If we could eliminate mark-to-market, the banks would have the time to repair their own balance sheets. The bad bank scenario now being discussed would only help if the public bank overpays for the assets; otherwise, the write-downs will be realized and the banking system will be no better capitalized than now. So if it looks like the Obama administration is squirming and groping (just like the Bush administration did) it is because government money is not really the answer to this crisis.

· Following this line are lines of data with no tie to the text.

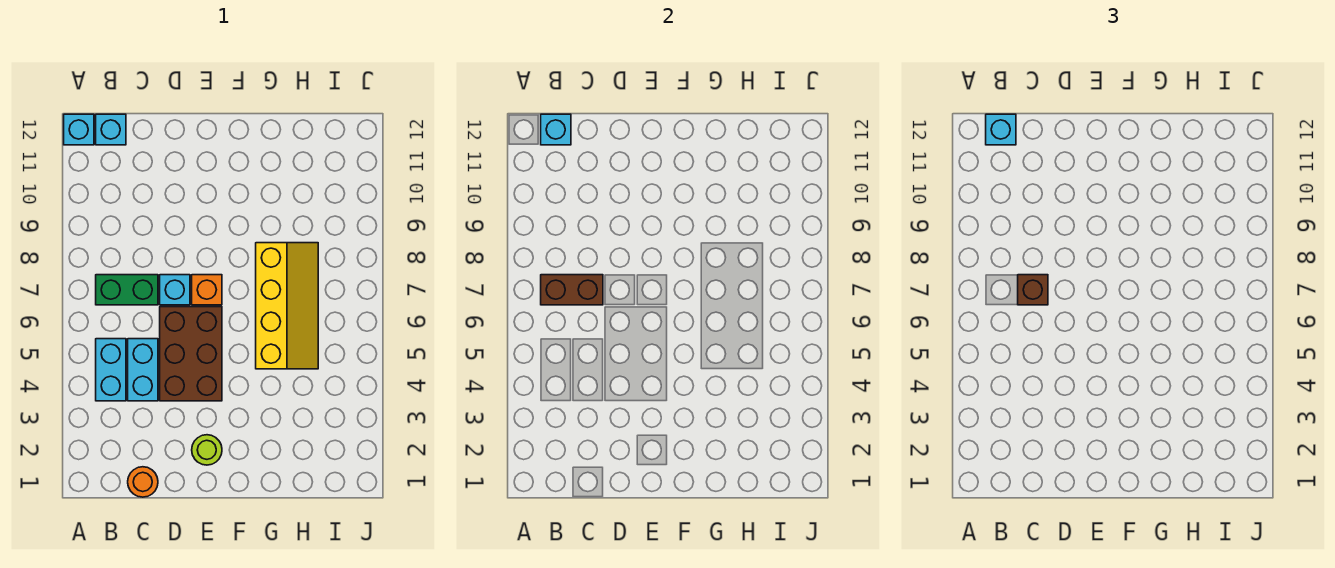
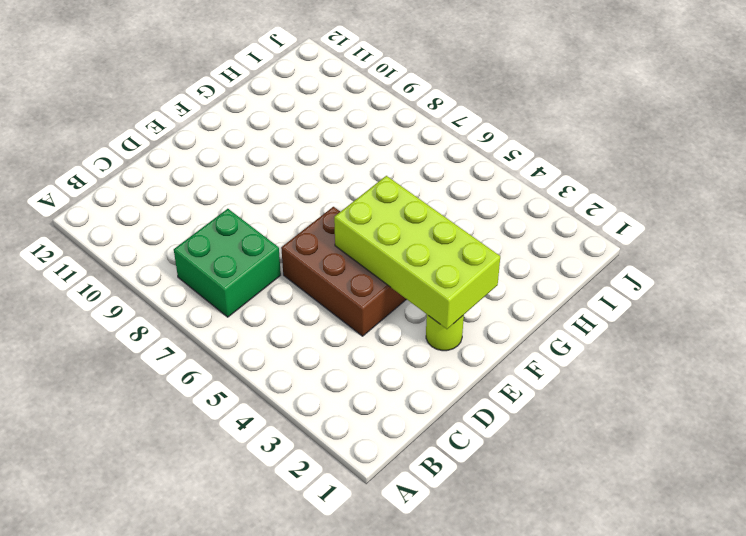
green 2x2 brick [174,209,281,317] -> green 1x2 brick [96,275,158,305]
lime 2x4 brick [334,176,500,329] -> none
none -> cyan 1x1 brick [64,114,94,145]
none -> cyan 1x2 brick [96,339,126,401]
none -> cyan 1x1 brick [96,114,126,145]

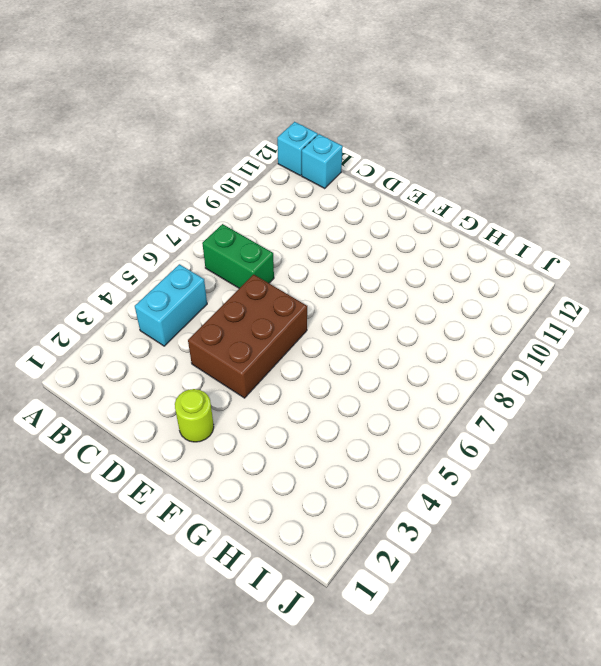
none -> orange 1x1 round brick [128,467,158,497]
none -> cyan 1x2 brick [128,339,158,401]
none -> cyan 1x1 brick [160,275,190,305]

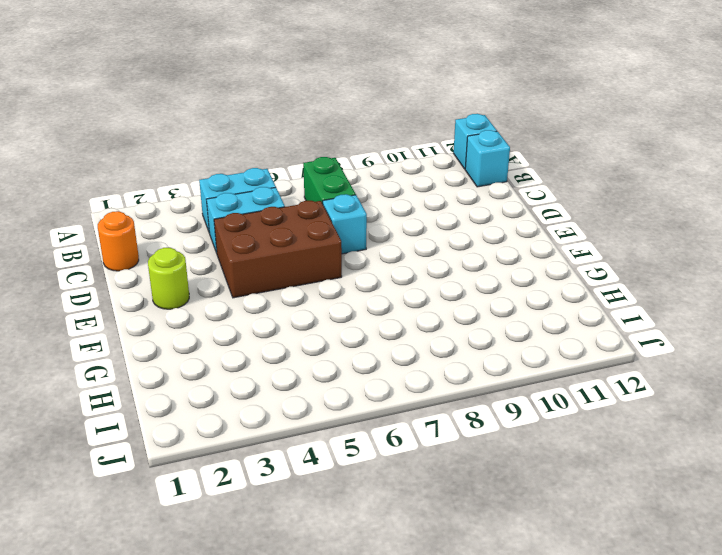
none -> orange 1x1 brick [192,275,222,305]
none -> yellow 2x4 slope [256,243,318,369]
none -> brown 1x2 brick [541,275,603,305]

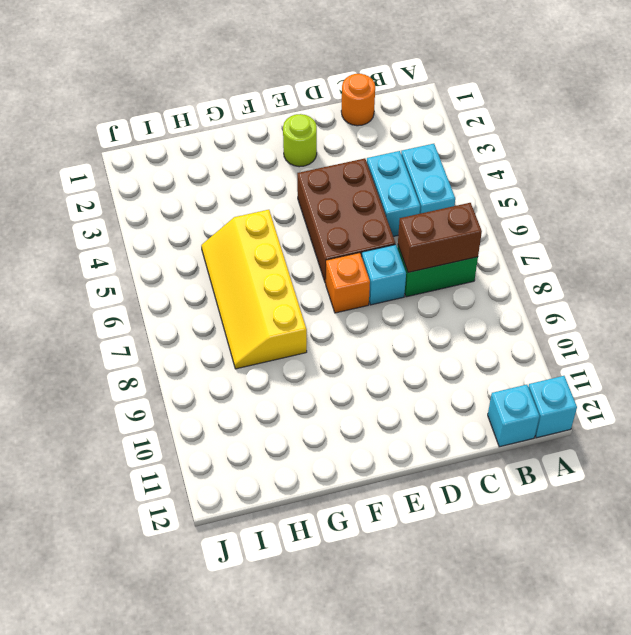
none -> cyan 1x1 brick [541,114,571,145]
none -> cyan 1x1 brick [986,114,1016,145]
none -> brown 1x1 brick [1018,275,1048,305]

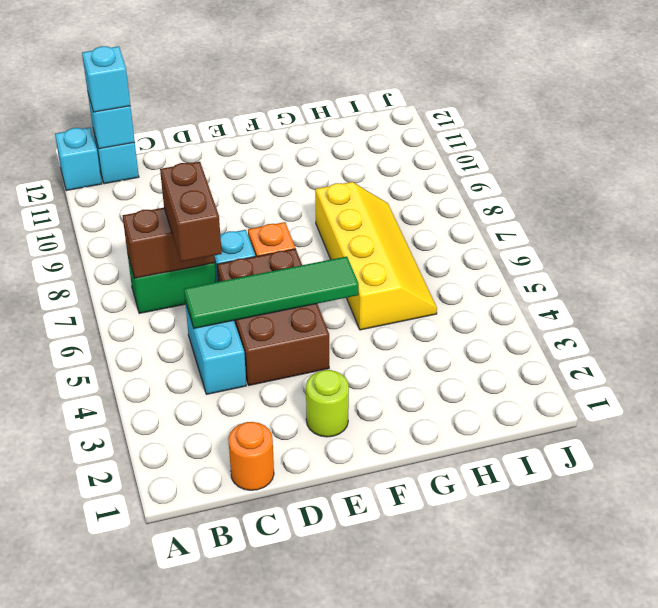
green 1x4 tile [184,257,359,328] -> none
brown 1x2 brick [160,162,222,262] -> brown 1x1 brick [1018,275,1048,305]
none -> cyan 1x2 brick [96,339,126,401]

As for Wall Street "bonuses," the investment banking business model of paying 50% of revenues as compensation was not viable, and so it went - there is no independent investment banking industry left. That compensation system will be gone. The payments approved by Merrill's John Thane on his way out the door fulfilled what he believed to be his obligation to the traders, and it looked worse than it was. In retrospect, he should have reduced the formula substantially to better reflect Merrill's failure. Those traders were lucky to get anything - just ask the people who used to work for Lehman Brothers.

But using Wall Street as a whipping boy is not winning the President any points in my book.


Last Monday, I bought 300 shares of Bolt Technology for my IRA at 6.96. Each year, Forbes publishes a list of the country's best 200 small publicly traded companies and I usually pick two or three that meet my criteria to add to the buy/hold list. I will start adding those new names this week.